August is National Immunization Awareness Month!
August is National Immunization Awareness Month! NIAM is an annual observance that highlights the importance of the role of vaccines in protecting public health.
Mississippi is one of few states that requires all children entering school (from pre-kindergarten to 12th grade) to have the DTaP, Hepatitis B, Polio, MMR, and Chickenpox vaccines. Because of this requirement, more than 99% of school-age children in the state have received a full dose of the MMR vaccine, and more than 99% of Mississippi kindergartners have been immunized with the DTaP and chickenpox vaccines.
Why does this matter? These vaccines target viruses, such as measles, which are highly contagious and commonly fatal- especially for children. According to the Mississippi State Department of Health, “Measles is a serious disease in children, and the risk of complications is highest in children younger than 5 years old.
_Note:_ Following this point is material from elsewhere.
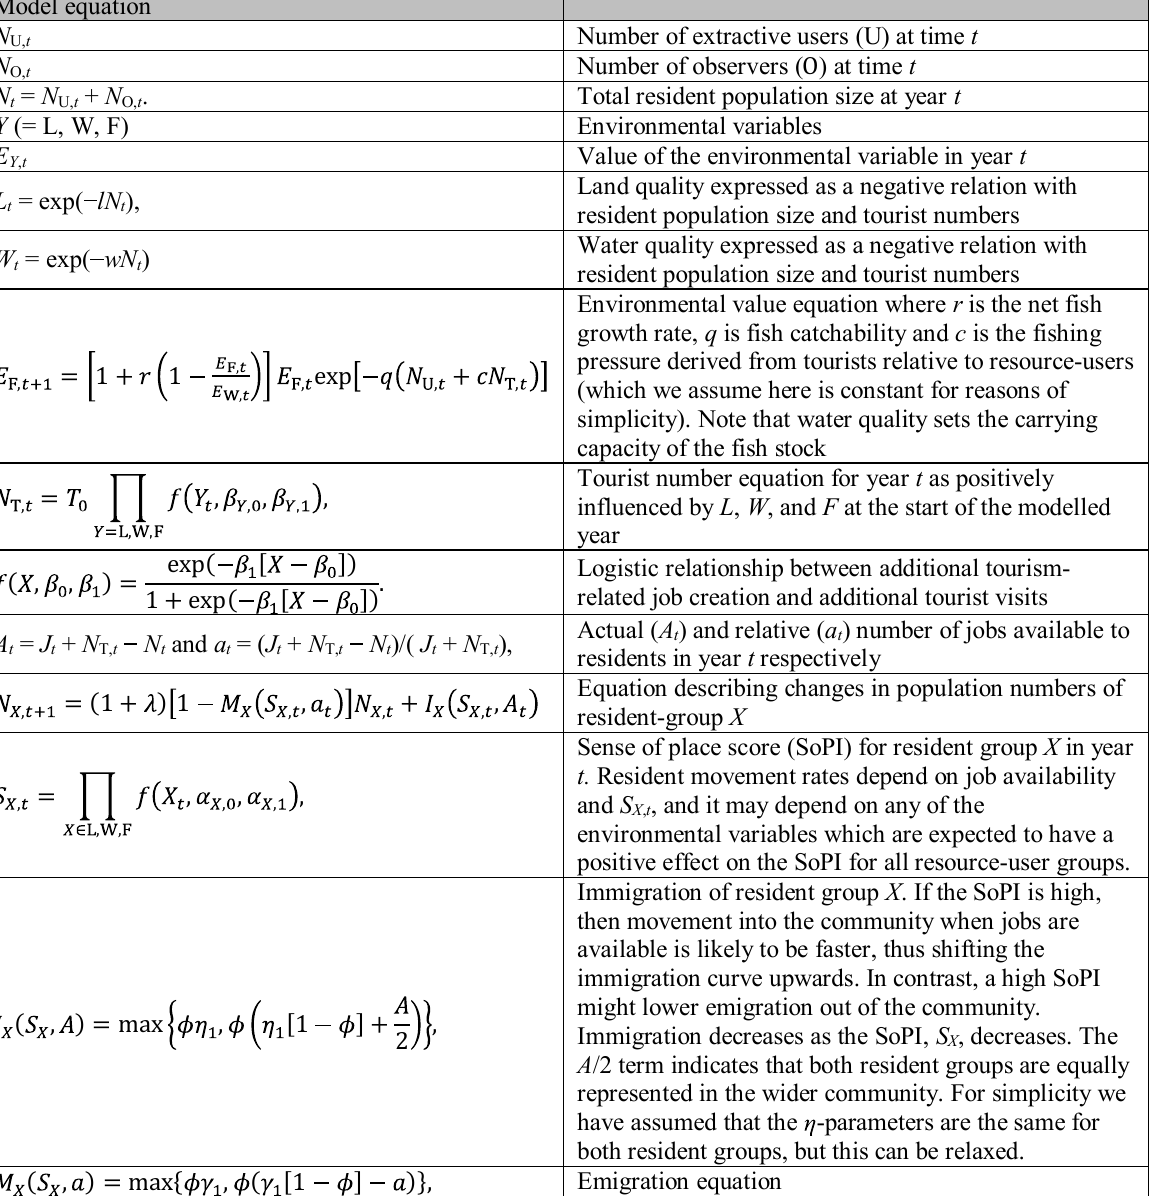
Table A1.2: Model specification for the socio-ecological system of a small coastal community. Model equation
Adults can easily be infected with measles as well, and both adults and children can spread the disease to others before they are aware of any symptoms. About 1 in 4 measles cases require hospitalization, and one or two of every 1,000 measles cases results in death.”
Thanks to immunization requirements in our state, Mississippi has remained measles-free due to one of the highest immunization rates in the country. No cases of measles have been reported in Mississippi since 1992. Mississippi’s childhood immunizations have a strong safety record, with far fewer side effects than the diseases they prevent. There is no evidence for lasting adverse effects from immunizations, and typical reactions are mild, such as temporary discomfort or low fever.
Dr. Mary Currier of UMMC notes, “By having almost all children who are starting school immunized, those youngsters who are high risk (those with illnesses making them more likely to have severe disease and less likely to respond to the vaccine) are protected by the wall of vaccinated children around them. It is a good example of being a great neighbor and friend, vaccinating and protecting your children, and protecting other kids simultaneously. Additionally, when kids are sick less often, parents miss work less often, adding to family welfare and stability.”
As Dr. Currier mentioned, public health matters go beyond just one family unit. When children are sick, it creates a domino effect on their families and the community at large. By keeping our children safe and healthy, we allow communities to continue to grow and thrive, both physically and economically. By acknowledging the benefits of vaccinations and staying up-to-date on your immunizations, you can play a simple part in creating healthy communities for our children- and when our children thrive, Mississippi thrives!